Flow is already 100% compatible with PnP, through the use of the `module.resolver` configuration settings. We even saw some slight perf increases after switching in.
I guess the same could be done for other tools: the .pnp.js file can be easily interfaced with anything you throw at it without them having to care about the way the dependencies are resolved under the hood. Even non-js tools can simply communicate with it through the cli interface, which returns JSON data ready to use.
This is a bit of a tangent, but do you know of good tutorials, blog posts, videos, or books which help build a mental framework of how javascript packaging works internally?
My goal is to be better at debugging development environment issues.
To be more specific, I am asking this from the perspective of a user of the node ecosystem who has repeatedly had the experience of running into problems with my development environment or packages and not really knowing what to do to get myself un-stuck. I can totally search google/stack overflow/github for an answer and sometimes there is a clear one. Sometimes I fond a command to run, sometimes I don't. In either case, I come away with a strong feeling that I've not actually learned anything. If the same thing happened again, I might remember what to google for next time, but I wouldn't be able to reason clearly about what I'm working with. In the past when I run into these issues, I've just thrown time at them until something sticks. That kinda sucks.
I'd like to find a way to put in some work and come away with a solid understanding. When you were starting this project, how did you go about building up your knowledge of the underlying abstractions that npm/yarn/webpack/etc. use?
When you see a misconfiguration or get a bug report with this project, how do you go about investigating it?
Have you ever seen a really good explanation of a bug/misconfiguration which helps the reader build a solid mental model?
I quickly read the paper and I wonder if there's anything in place to deal with packages that generate side effects via postinstall. Can we at least manually create a list of them in package.json or something so that Yarn copies them into node_modules like before?

Task requirements:
1 - Answer these questions about the forum thread:
(a) Which configuration setting makes Flow compatible with PnP?
(b) Through what can non-JS tools communicate with the .pnp.js file?
(c) What kind of packages does the last comment ask about?
2 - In the records, substitute "donut" for "pie" from the first line up to and including the line with "Is the value of 201912". Return only those lines, with everything else left unchanged.
The forum thread and the records have nothing to do with each other.

Data in this exercise:
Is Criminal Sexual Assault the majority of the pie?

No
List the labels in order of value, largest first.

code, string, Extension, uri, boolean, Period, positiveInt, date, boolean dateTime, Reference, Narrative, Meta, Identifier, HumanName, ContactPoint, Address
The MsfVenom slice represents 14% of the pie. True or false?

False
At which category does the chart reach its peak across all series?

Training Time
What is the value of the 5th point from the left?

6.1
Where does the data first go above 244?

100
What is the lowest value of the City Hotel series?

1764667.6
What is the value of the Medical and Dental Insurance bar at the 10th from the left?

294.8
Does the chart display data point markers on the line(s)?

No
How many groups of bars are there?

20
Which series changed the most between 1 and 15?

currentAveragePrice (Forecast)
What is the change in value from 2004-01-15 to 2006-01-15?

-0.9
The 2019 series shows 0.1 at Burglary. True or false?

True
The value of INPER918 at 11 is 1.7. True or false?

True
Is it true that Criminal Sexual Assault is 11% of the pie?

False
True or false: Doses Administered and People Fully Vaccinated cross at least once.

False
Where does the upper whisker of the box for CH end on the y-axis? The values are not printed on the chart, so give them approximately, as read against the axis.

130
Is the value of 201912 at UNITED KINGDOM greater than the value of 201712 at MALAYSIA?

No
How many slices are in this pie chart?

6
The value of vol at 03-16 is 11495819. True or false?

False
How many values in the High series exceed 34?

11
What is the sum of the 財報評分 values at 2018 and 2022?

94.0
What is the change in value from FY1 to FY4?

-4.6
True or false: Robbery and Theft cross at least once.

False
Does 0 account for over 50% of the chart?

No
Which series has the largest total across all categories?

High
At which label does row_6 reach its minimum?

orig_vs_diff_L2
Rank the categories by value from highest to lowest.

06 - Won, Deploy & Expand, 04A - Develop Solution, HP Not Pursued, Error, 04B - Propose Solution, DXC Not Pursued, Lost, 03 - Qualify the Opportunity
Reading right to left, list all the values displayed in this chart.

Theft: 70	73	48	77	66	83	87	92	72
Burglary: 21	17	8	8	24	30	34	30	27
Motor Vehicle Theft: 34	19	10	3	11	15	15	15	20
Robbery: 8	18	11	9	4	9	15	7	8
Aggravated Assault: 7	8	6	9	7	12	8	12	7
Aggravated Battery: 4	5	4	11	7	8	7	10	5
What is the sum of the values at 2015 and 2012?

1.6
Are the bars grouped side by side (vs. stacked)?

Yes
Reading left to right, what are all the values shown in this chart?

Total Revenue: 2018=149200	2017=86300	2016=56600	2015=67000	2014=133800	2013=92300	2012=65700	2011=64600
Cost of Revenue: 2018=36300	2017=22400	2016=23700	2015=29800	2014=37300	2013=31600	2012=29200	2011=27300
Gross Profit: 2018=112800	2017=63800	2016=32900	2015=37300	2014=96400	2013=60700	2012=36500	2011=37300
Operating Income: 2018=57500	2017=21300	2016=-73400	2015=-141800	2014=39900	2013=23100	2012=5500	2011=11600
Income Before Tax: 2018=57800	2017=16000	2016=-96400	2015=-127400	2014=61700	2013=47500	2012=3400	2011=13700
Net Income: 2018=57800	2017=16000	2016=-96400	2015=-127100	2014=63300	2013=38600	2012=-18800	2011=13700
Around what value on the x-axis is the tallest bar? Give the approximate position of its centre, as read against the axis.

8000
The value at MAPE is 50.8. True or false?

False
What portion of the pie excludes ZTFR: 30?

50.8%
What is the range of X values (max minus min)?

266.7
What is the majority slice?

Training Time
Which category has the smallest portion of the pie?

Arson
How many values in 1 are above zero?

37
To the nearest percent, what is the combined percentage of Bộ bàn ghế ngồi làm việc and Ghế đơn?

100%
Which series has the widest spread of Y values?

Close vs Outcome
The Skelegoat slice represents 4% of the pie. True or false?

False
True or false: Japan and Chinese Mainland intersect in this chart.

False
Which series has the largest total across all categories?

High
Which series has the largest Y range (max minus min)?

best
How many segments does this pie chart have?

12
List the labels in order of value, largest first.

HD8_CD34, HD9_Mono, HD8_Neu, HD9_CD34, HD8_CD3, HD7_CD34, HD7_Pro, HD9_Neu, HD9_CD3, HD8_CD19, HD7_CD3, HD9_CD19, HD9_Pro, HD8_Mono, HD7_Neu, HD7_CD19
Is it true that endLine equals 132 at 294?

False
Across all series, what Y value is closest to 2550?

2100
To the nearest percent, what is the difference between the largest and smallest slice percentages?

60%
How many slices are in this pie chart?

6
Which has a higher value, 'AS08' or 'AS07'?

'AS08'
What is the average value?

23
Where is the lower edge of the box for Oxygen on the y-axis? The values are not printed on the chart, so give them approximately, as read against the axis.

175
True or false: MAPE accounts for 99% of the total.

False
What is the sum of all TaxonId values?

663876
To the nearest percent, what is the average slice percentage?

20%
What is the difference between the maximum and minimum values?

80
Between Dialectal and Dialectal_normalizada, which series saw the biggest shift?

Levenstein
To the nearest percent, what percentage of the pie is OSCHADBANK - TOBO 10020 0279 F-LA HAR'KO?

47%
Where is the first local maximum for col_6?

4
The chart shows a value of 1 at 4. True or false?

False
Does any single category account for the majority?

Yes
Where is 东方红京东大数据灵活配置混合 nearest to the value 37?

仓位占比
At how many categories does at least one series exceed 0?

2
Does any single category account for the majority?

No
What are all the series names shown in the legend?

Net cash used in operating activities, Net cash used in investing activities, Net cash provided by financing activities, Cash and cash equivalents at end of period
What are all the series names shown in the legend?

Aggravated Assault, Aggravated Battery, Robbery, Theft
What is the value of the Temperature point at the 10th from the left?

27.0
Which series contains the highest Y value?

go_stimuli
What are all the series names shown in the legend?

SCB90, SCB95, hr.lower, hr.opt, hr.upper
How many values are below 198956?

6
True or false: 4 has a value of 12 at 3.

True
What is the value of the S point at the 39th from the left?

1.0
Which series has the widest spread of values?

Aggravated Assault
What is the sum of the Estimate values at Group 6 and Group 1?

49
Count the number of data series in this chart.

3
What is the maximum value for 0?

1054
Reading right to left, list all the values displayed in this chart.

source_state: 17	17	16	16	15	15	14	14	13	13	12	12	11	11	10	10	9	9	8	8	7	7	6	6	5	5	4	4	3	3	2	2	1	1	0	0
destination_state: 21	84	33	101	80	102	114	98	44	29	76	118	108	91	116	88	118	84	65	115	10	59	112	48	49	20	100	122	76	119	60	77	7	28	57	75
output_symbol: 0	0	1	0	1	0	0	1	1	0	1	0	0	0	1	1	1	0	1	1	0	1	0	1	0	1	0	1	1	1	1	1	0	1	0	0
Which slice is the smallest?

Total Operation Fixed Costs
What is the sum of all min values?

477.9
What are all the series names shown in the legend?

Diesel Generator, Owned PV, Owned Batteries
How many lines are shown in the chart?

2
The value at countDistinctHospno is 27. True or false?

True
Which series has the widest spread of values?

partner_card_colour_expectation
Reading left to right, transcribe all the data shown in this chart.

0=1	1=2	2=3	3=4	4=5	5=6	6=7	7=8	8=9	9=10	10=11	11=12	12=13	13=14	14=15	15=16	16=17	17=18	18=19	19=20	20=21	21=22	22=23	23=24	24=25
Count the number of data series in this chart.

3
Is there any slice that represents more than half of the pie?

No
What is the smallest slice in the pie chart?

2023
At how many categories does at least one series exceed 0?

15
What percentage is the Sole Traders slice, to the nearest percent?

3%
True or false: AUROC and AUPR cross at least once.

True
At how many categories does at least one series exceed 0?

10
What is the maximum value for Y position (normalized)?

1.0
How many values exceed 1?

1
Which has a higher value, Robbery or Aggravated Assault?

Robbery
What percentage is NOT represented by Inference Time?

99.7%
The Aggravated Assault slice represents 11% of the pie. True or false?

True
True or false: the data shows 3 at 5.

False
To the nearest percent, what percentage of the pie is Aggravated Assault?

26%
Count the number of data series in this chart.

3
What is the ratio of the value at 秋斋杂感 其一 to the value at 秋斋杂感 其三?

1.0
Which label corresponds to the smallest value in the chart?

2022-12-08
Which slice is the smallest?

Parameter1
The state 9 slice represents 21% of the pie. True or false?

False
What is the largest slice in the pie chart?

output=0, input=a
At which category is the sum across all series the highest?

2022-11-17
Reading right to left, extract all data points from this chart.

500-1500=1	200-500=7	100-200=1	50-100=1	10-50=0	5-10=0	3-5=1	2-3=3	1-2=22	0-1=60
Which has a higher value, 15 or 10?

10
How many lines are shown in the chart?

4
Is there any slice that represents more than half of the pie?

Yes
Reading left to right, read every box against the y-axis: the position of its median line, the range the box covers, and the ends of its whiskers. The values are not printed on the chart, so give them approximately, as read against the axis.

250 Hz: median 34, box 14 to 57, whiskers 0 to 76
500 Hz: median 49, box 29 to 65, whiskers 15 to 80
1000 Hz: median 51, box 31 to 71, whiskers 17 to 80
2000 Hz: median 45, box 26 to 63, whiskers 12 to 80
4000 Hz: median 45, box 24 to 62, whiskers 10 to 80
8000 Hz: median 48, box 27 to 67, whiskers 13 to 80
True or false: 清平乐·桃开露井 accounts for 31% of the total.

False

Outputs for the tasks:
1 -
(a) The `module.resolver` configuration setting.
(b) The cli interface, which returns JSON data ready to use.
(c) Packages that generate side effects via postinstall.

2 -
Is Criminal Sexual Assault the majority of the donut?

No
List the labels in order of value, largest first.

code, string, Extension, uri, boolean, Period, positiveInt, date, boolean dateTime, Reference, Narrative, Meta, Identifier, HumanName, ContactPoint, Address
The MsfVenom slice represents 14% of the donut. True or false?

False
At which category does the chart reach its peak across all series?

Training Time
What is the value of the 5th point from the left?

6.1
Where does the data first go above 244?

100
What is the lowest value of the City Hotel series?

1764667.6
What is the value of the Medical and Dental Insurance bar at the 10th from the left?

294.8
Does the chart display data point markers on the line(s)?

No
How many groups of bars are there?

20
Which series changed the most between 1 and 15?

currentAveragePrice (Forecast)
What is the change in value from 2004-01-15 to 2006-01-15?

-0.9
The 2019 series shows 0.1 at Burglary. True or false?

True
The value of INPER918 at 11 is 1.7. True or false?

True
Is it true that Criminal Sexual Assault is 11% of the donut?

False
True or false: Doses Administered and People Fully Vaccinated cross at least once.

False
Where does the upper whisker of the box for CH end on the y-axis? The values are not printed on the chart, so give them approximately, as read against the axis.

130
Is the value of 201912 at UNITED KINGDOM greater than the value of 201712 at MALAYSIA?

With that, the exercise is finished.